| Dataset excerpts |
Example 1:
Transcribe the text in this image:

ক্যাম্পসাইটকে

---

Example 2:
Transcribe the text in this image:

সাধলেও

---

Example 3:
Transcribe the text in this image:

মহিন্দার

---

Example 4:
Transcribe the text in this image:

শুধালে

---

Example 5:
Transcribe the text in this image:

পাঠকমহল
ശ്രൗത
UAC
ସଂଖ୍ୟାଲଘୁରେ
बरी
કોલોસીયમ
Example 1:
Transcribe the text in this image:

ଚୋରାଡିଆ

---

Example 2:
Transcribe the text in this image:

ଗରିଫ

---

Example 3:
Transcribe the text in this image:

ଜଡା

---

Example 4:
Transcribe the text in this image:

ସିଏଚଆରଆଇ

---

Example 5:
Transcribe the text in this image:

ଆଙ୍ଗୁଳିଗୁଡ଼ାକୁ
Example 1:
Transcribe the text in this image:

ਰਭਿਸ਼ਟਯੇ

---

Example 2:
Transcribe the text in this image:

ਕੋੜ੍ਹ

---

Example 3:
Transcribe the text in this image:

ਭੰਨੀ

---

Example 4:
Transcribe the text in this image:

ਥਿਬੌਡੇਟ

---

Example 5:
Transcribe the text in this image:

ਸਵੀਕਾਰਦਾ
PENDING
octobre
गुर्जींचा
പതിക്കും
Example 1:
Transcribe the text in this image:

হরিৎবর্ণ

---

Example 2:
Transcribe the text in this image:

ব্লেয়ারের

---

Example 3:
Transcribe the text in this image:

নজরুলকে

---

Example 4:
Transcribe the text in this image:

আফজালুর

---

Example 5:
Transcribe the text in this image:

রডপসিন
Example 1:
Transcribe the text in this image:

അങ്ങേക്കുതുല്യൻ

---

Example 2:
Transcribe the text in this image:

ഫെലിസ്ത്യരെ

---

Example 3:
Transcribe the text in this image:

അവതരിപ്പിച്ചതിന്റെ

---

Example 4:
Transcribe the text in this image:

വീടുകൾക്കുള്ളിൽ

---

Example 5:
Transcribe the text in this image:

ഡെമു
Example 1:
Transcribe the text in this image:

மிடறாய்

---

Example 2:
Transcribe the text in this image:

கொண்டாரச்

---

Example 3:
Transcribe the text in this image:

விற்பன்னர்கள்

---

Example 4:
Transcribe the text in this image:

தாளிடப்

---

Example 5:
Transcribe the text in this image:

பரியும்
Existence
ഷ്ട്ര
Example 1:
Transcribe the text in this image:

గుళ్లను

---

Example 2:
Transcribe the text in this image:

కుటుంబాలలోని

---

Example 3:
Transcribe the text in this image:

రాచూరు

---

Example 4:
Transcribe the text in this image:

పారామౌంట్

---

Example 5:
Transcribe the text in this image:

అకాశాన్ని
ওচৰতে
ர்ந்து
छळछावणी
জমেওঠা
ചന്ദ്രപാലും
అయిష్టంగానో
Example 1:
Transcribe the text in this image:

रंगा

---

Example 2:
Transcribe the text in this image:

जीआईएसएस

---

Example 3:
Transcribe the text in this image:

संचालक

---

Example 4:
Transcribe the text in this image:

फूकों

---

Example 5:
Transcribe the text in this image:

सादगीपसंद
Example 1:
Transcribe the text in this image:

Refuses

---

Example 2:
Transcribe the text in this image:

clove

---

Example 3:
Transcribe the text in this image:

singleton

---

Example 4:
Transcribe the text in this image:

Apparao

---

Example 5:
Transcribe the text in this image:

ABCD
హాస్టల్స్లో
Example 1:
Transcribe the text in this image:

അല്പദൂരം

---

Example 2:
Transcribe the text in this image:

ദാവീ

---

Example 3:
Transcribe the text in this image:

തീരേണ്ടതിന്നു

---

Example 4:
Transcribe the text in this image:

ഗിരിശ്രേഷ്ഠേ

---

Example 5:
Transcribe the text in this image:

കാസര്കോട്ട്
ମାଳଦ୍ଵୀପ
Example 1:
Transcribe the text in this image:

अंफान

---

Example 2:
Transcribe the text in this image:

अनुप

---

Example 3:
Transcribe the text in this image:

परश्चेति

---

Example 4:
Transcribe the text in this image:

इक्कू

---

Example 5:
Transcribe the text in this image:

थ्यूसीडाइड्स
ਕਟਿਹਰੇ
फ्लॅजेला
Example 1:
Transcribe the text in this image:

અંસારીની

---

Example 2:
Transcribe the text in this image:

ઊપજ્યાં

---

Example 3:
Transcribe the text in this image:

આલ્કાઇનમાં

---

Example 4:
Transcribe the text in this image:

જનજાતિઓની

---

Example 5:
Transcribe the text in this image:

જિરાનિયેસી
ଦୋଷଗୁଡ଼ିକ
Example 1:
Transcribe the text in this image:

| Task statement |
Retype the entries in full. Keep every line identical.

| Solution for this problem |
Example 1:
Transcribe the text in this image:

ক্যাম্পসাইটকে

---

Example 2:
Transcribe the text in this image:

সাধলেও

---

Example 3:
Transcribe the text in this image:

মহিন্দার

---

Example 4:
Transcribe the text in this image:

শুধালে

---

Example 5:
Transcribe the text in this image:

পাঠকমহল
ശ്രൗത
UAC
ସଂଖ୍ୟାଲଘୁରେ
बरी
કોલોસીયમ
Example 1:
Transcribe the text in this image:

ଚୋରାଡିଆ

---

Example 2:
Transcribe the text in this image:

ଗରିଫ

---

Example 3:
Transcribe the text in this image:

ଜଡା

---

Example 4:
Transcribe the text in this image:

ସିଏଚଆରଆଇ

---

Example 5:
Transcribe the text in this image:

ଆଙ୍ଗୁଳିଗୁଡ଼ାକୁ
Example 1:
Transcribe the text in this image:

ਰਭਿਸ਼ਟਯੇ

---

Example 2:
Transcribe the text in this image:

ਕੋੜ੍ਹ

---

Example 3:
Transcribe the text in this image:

ਭੰਨੀ

---

Example 4:
Transcribe the text in this image:

ਥਿਬੌਡੇਟ

---

Example 5:
Transcribe the text in this image:

ਸਵੀਕਾਰਦਾ
PENDING
octobre
गुर्जींचा
പതിക്കും
Example 1:
Transcribe the text in this image:

হরিৎবর্ণ

---

Example 2:
Transcribe the text in this image:

ব্লেয়ারের

---

Example 3:
Transcribe the text in this image:

নজরুলকে

---

Example 4:
Transcribe the text in this image:

আফজালুর

---

Example 5:
Transcribe the text in this image:

রডপসিন
Example 1:
Transcribe the text in this image:

അങ്ങേക്കുതുല്യൻ

---

Example 2:
Transcribe the text in this image:

ഫെലിസ്ത്യരെ

---

Example 3:
Transcribe the text in this image:

അവതരിപ്പിച്ചതിന്റെ

---

Example 4:
Transcribe the text in this image:

വീടുകൾക്കുള്ളിൽ

---

Example 5:
Transcribe the text in this image:

ഡെമു
Example 1:
Transcribe the text in this image:

மிடறாய்

---

Example 2:
Transcribe the text in this image:

கொண்டாரச்

---

Example 3:
Transcribe the text in this image:

விற்பன்னர்கள்

---

Example 4:
Transcribe the text in this image:

தாளிடப்

---

Example 5:
Transcribe the text in this image:

பரியும்
Existence
ഷ്ട്ര
Example 1:
Transcribe the text in this image:

గుళ్లను

---

Example 2:
Transcribe the text in this image:

కుటుంబాలలోని

---

Example 3:
Transcribe the text in this image:

రాచూరు

---

Example 4:
Transcribe the text in this image:

పారామౌంట్

---

Example 5:
Transcribe the text in this image:

అకాశాన్ని
ওচৰতে
ர்ந்து
छळछावणी
জমেওঠা
ചന്ദ്രപാലും
అయిష్టంగానో
Example 1:
Transcribe the text in this image:

रंगा

---

Example 2:
Transcribe the text in this image:

जीआईएसएस

---

Example 3:
Transcribe the text in this image:

संचालक

---

Example 4:
Transcribe the text in this image:

फूकों

---

Example 5:
Transcribe the text in this image:

सादगीपसंद
Example 1:
Transcribe the text in this image:

Refuses

---

Example 2:
Transcribe the text in this image:

clove

---

Example 3:
Transcribe the text in this image:

singleton

---

Example 4:
Transcribe the text in this image:

Apparao

---

Example 5:
Transcribe the text in this image:

ABCD
హాస్టల్స్లో
Example 1:
Transcribe the text in this image:

അല്പദൂരം

---

Example 2:
Transcribe the text in this image:

ദാവീ

---

Example 3:
Transcribe the text in this image:

തീരേണ്ടതിന്നു

---

Example 4:
Transcribe the text in this image:

ഗിരിശ്രേഷ്ഠേ

---

Example 5:
Transcribe the text in this image:

കാസര്കോട്ട്
ମାଳଦ୍ଵୀପ
Example 1:
Transcribe the text in this image:

अंफान

---

Example 2:
Transcribe the text in this image:

अनुप

---

Example 3:
Transcribe the text in this image:

परश्चेति

---

Example 4:
Transcribe the text in this image:

इक्कू

---

Example 5:
Transcribe the text in this image:

थ्यूसीडाइड्स
ਕਟਿਹਰੇ
फ्लॅजेला
Example 1:
Transcribe the text in this image:

અંસારીની

---

Example 2:
Transcribe the text in this image:

ઊપજ્યાં

---

Example 3:
Transcribe the text in this image:

આલ્કાઇનમાં

---

Example 4:
Transcribe the text in this image:

જનજાતિઓની

---

Example 5:
Transcribe the text in this image:

જિરાનિયેસી
ଦୋଷଗୁଡ଼ିକ
Example 1:
Transcribe the text in this image:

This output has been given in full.